Almost everyone agrees that cheating on your partner is a terrible thing to do, but the unfortunate reality is that many people in committed relationships have affairs.
Discovering that someone you love has betrayed your trust can be devastating.
You may start to wonder whether your whole relationship has been built on deception.
It might feel as though you’ll never fall in love again.
If your partner has been unfaithful, you might also struggle to understand why – especially if your relationship seemed healthy and happy on the surface.
Contrary to popular belief, not everyone who has an affair has fallen out of love with their partner. Infidelity is a complicated topic, and no two affairs are exactly alike.
So, why do people cheat on their partners?
Here are five reasons:
1. They want to take a break from the pressures and responsibilities of everyday life:
Falling in love with someone can be an absorbing, life-changing experience.
Some people use the feelings that accompany a passionate affair as an escape from the daily grind.
They may love their partner, home, job, and family, but long for some excitement.
Having an affair can be an unhealthy yet effective way to spice things up.
Instead of working to make their life better, they look to someone else to give them a temporary boost.
2. Having an affair makes them feel young again:
Although people of all ages can be attractive, it’s natural to lament the passing of time.
Both men and women often start to feel self-conscious about aging – this is what the famous “mid-life crisis” is all about.
In a bid to turn back the clock and reassure themselves that they are still handsome or beautiful, some people look for romantic attention from new sources.
Having an affair can also feel reckless and dangerous, which in turn may remind someone of how it felt to be young and adventurous.
3. They feel disconnected from their partner:
Someone who doesn’t feel as though they are on the same emotional wavelength as their partner is more likely to start looking for intimacy outside of their relationship.
This kind of scenario often arises following a major life change.
For instance, some couples find that they grow apart when one person takes on a high-stress job that leaves them working long hours.
Their partner may come to feel lonely, which in turn can lead them to seek solace in someone else.
4. They feel physically neglected by their partner:
For most people, a healthy sex life is an important component of their relationship.
If the quality of sex declines, or the relationship becomes sexless, they might try to get their needs met elsewhere.
According to popular stereotypes, men are more likely to cheat on their partners because they want more sex, whereas women cheat when they feel as though their partners are not showing them enough emotional support.
In reality, both sexes often look for a mix of emotional and physical satisfaction when they have an affair.
5. They simply aren’t wired to be faithful:
Some people are serial adulterers.

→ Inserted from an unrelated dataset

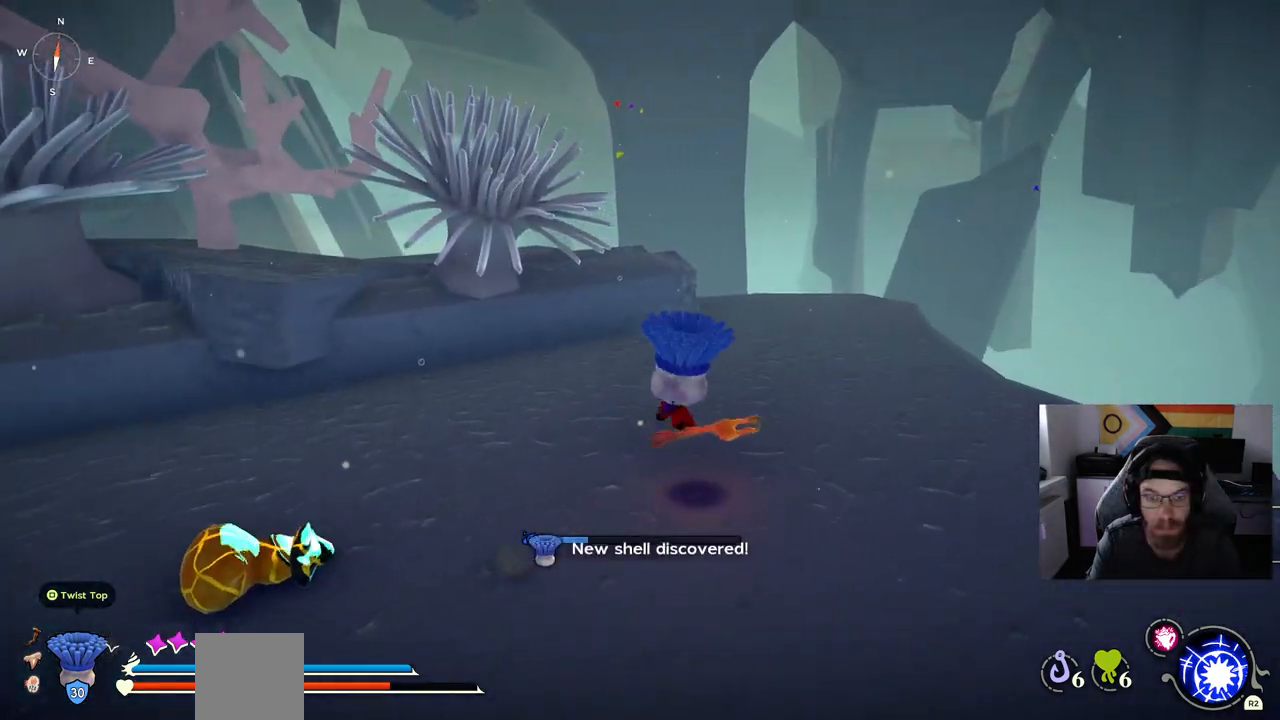
{"dt_ms": 500, "buttons": [], "left_stick": "up-right", "right_stick": "center", "events": []}
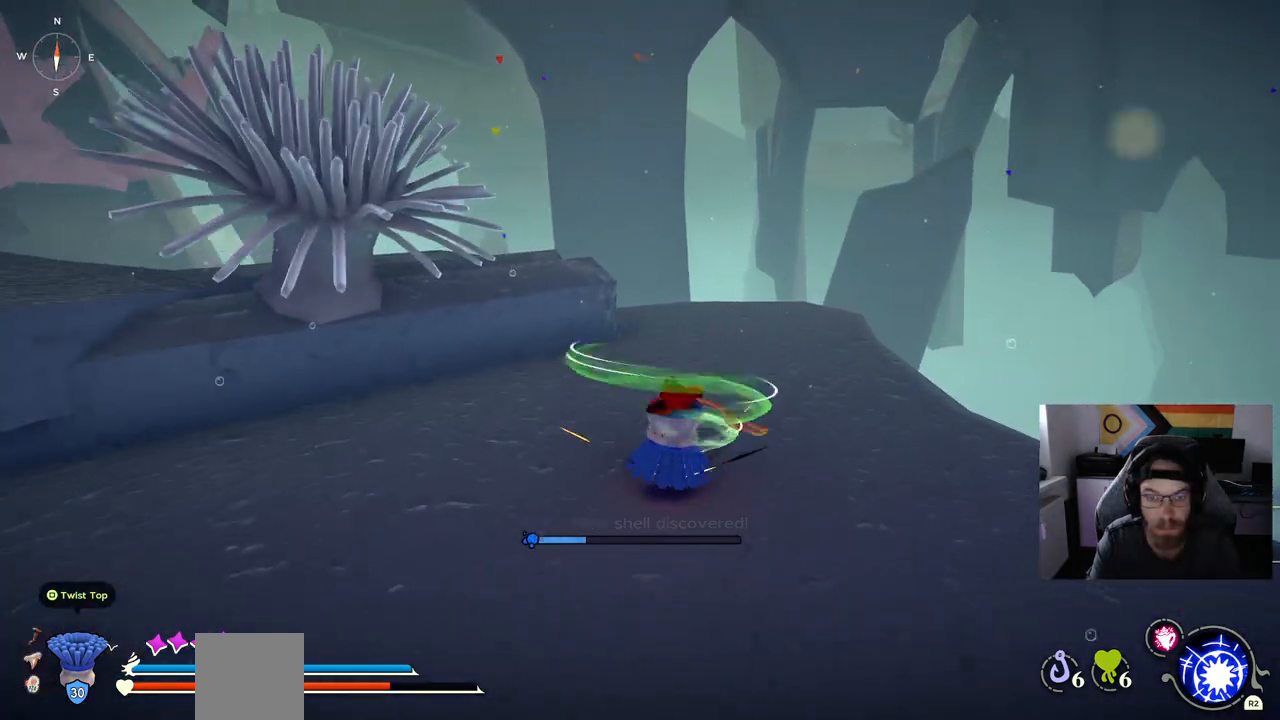
{"dt_ms": 500, "buttons": [], "left_stick": "up-right", "right_stick": "center", "events": []}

Even when they claim to be happy in their current relationship, they still have affairs.
This pattern may be associated with sex or love addiction.
They may also have problems forming normal, healthy attachments to partners.
Alternatively, they might be narcissistic or sociopathic – willing to enter into a relationship for benefits such as financial security, yet happy to exploit their partner’s trust and have affair partners on the side.
Open relationships have become increasingly accepted and popular in recent years.
This might mean that the number of people who have affairs will drop, because they will simply have open relationships instead of trying to stay in a monogamous arrangement that does not suit their personality or needs.
Always remember that your partner did not have to cheat.
You did not make that decision – it was their choice to look for sex, love, or both with someone else.
If they were unhappy, they could have ended the relationship rather than have an affair.
Never blame yourself for your partner’s bad decisions.
They do not have the right to forgiveness.
Whatever the underlying cause, affairs cause emotional trauma and destroy relationships.
If your partner has been unfaithful, you may never be able to trust them again.
Only you can decide whether you want to attempt to rebuild the relationship.
However, understanding why they chose to stray in the first place can at least help you make sense of their actions.